It can be identified in the field by its color variations, such as pink, brown, apple-green, and red. Its transparent form has {110} distinct, {103} distinct cleavage. This mineral has a vitreous luster, with a light green streak. The fracture on this mineral is brittle.

The density of ahlfeldite is 3.37 g/cm3, with a hardness of 2 to 2.5 – between gypsum and finger nail.
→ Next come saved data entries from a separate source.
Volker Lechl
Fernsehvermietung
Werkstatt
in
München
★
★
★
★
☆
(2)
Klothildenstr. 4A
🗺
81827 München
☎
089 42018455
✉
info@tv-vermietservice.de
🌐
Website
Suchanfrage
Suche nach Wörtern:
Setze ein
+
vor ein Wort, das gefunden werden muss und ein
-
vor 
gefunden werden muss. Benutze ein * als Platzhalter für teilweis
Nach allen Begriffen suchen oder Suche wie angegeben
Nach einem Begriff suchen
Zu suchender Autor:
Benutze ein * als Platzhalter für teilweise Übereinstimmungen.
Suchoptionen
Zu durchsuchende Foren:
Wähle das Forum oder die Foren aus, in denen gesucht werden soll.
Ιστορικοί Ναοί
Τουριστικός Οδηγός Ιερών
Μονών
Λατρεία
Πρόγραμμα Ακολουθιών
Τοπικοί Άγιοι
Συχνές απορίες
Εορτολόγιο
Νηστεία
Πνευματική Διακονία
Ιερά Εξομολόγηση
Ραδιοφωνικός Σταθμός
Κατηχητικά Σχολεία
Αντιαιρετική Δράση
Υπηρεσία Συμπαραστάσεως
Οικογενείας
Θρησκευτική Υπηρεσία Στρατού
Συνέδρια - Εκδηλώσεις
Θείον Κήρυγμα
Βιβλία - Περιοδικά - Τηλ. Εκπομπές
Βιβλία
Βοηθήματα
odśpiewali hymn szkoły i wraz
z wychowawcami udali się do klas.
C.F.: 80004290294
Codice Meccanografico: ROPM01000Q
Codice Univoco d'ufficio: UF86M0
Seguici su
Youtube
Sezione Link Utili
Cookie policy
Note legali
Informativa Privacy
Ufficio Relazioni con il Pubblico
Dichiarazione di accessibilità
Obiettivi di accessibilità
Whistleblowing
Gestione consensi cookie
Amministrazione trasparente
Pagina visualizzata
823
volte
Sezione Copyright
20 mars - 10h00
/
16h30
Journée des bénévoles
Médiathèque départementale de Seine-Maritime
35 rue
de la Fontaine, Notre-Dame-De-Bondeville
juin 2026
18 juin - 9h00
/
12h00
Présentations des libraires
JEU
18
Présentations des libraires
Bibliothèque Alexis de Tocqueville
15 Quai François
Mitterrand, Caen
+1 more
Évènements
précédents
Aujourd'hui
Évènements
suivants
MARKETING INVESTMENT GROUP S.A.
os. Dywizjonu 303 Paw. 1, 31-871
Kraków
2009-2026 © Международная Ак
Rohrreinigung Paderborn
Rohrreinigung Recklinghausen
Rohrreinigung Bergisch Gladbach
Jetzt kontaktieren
Physical Properties of Ahlfeldite

  • Cleavage: {110} Distinct, {103} Distinct
  • Color: Pink brown, Apple green, Red.
  • Density: 3.37
  • Diaphaneity: Transparent
  • Fracture: Brittle – Generally displayed by glasses and most non-metallic minerals.
  • Habit: Prismatic – Crystals Shaped like Slender Prisms (e.g. tourmaline).
  • Hardness: 2-2.5 – Gypsum-Finger Nail
  • Luster: Vitreous (Glassy)
  • Streak: light green

Occurrence and Usefulness

Ahlfeldite occurs in a rare alteration product of nickel-bearing selenides and sulfides. It is often associated with minerals such as penroseite, olsacherite, chalcomenite, cerussite, anglesite, goethite, chalcomenite, olsacherite, and lepidocrocite.